Please return the records below exactly as they appear, leaving every picture out.

======== Supplied entries

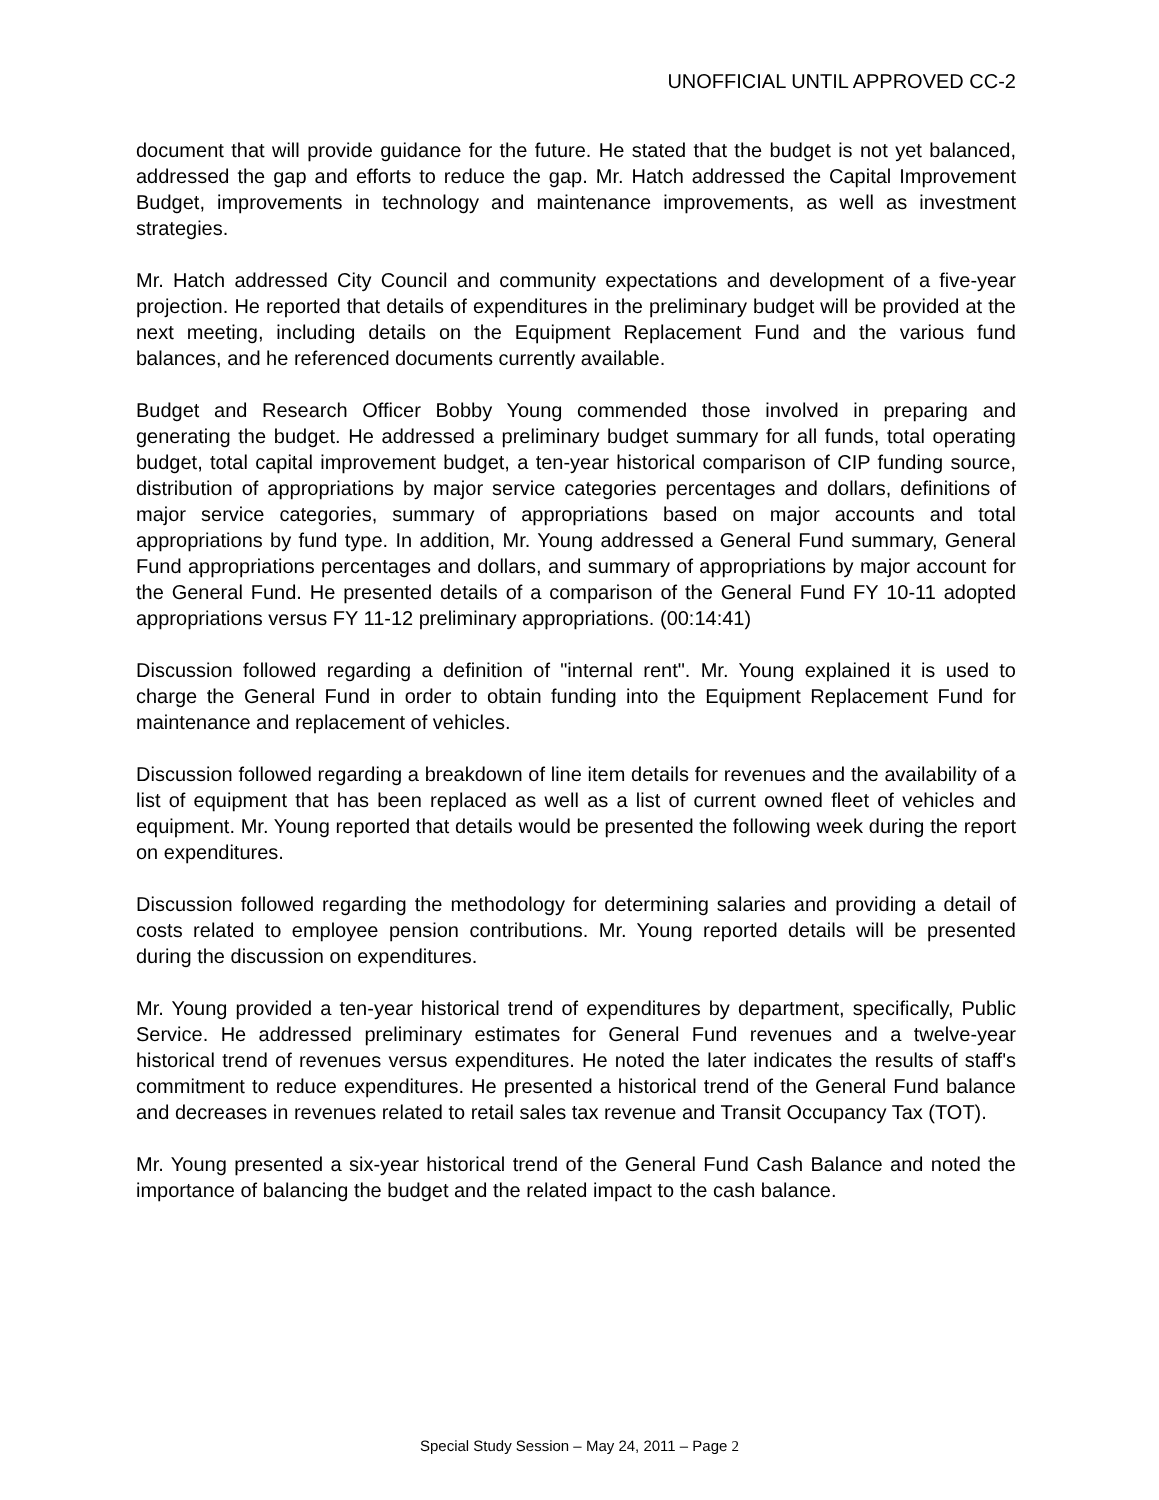UNOFFICIAL UNTIL APPROVED CC-2
document that will provide guidance for the future. He stated that the budget is not yet balanced, addressed the gap and efforts to reduce the gap. Mr. Hatch addressed the Capital Improvement Budget, improvements in technology and maintenance improvements, as well as investment strategies.
Mr. Hatch addressed City Council and community expectations and development of a five-year projection. He reported that details of expenditures in the preliminary budget will be provided at the next meeting, including details on the Equipment Replacement Fund and the various fund balances, and he referenced documents currently available.
Budget and Research Officer Bobby Young commended those involved in preparing and generating the budget. He addressed a preliminary budget summary for all funds, total operating budget, total capital improvement budget, a ten-year historical comparison of CIP funding source, distribution of appropriations by major service categories percentages and dollars, definitions of major service categories, summary of appropriations based on major accounts and total appropriations by fund type. In addition, Mr. Young addressed a General Fund summary, General Fund appropriations percentages and dollars, and summary of appropriations by major account for the General Fund. He presented details of a comparison of the General Fund FY 10-11 adopted appropriations versus FY 11-12 preliminary appropriations. (00:14:41)
Discussion followed regarding a definition of "internal rent". Mr. Young explained it is used to charge the General Fund in order to obtain funding into the Equipment Replacement Fund for maintenance and replacement of vehicles.
Discussion followed regarding a breakdown of line item details for revenues and the availability of a list of equipment that has been replaced as well as a list of current owned fleet of vehicles and equipment. Mr. Young reported that details would be presented the following week during the report on expenditures.
Discussion followed regarding the methodology for determining salaries and providing a detail of costs related to employee pension contributions. Mr. Young reported details will be presented during the discussion on expenditures.
Mr. Young provided a ten-year historical trend of expenditures by department, specifically, Public Service. He addressed preliminary estimates for General Fund revenues and a twelve-year historical trend of revenues versus expenditures. He noted the later indicates the results of staff's commitment to reduce expenditures. He presented a historical trend of the General Fund balance and decreases in revenues related to retail sales tax revenue and Transit Occupancy Tax (TOT).
Mr. Young presented a six-year historical trend of the General Fund Cash Balance and noted the importance of balancing the budget and the related impact to the cash balance.
Special Study Session – May 24, 2011 – Page 2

================

▶ **Written response**:
UNOFFICIAL UNTIL APPROVED CC-2
document that will provide guidance for the future. He stated that the budget is not yet balanced, addressed the gap and efforts to reduce the gap. Mr. Hatch addressed the Capital Improvement Budget, improvements in technology and maintenance improvements, as well as investment strategies.
Mr. Hatch addressed City Council and community expectations and development of a five-year projection. He reported that details of expenditures in the preliminary budget will be provided at the next meeting, including details on the Equipment Replacement Fund and the various fund balances, and he referenced documents currently available.
Budget and Research Officer Bobby Young commended those involved in preparing and generating the budget. He addressed a preliminary budget summary for all funds, total operating budget, total capital improvement budget, a ten-year historical comparison of CIP funding source, distribution of appropriations by major service categories percentages and dollars, definitions of major service categories, summary of appropriations based on major accounts and total appropriations by fund type. In addition, Mr. Young addressed a General Fund summary, General Fund appropriations percentages and dollars, and summary of appropriations by major account for the General Fund. He presented details of a comparison of the General Fund FY 10-11 adopted appropriations versus FY 11-12 preliminary appropriations. (00:14:41)
Discussion followed regarding a definition of "internal rent". Mr. Young explained it is used to charge the General Fund in order to obtain funding into the Equipment Replacement Fund for maintenance and replacement of vehicles.
Discussion followed regarding a breakdown of line item details for revenues and the availability of a list of equipment that has been replaced as well as a list of current owned fleet of vehicles and equipment. Mr. Young reported that details would be presented the following week during the report on expenditures.
Discussion followed regarding the methodology for determining salaries and providing a detail of costs related to employee pension contributions. Mr. Young reported details will be presented during the discussion on expenditures.
Mr. Young provided a ten-year historical trend of expenditures by department, specifically, Public Service. He addressed preliminary estimates for General Fund revenues and a twelve-year historical trend of revenues versus expenditures. He noted the later indicates the results of staff's commitment to reduce expenditures. He presented a historical trend of the General Fund balance and decreases in revenues related to retail sales tax revenue and Transit Occupancy Tax (TOT).
Mr. Young presented a six-year historical trend of the General Fund Cash Balance and noted the importance of balancing the budget and the related impact to the cash balance.
Special Study Session – May 24, 2011 – Page 2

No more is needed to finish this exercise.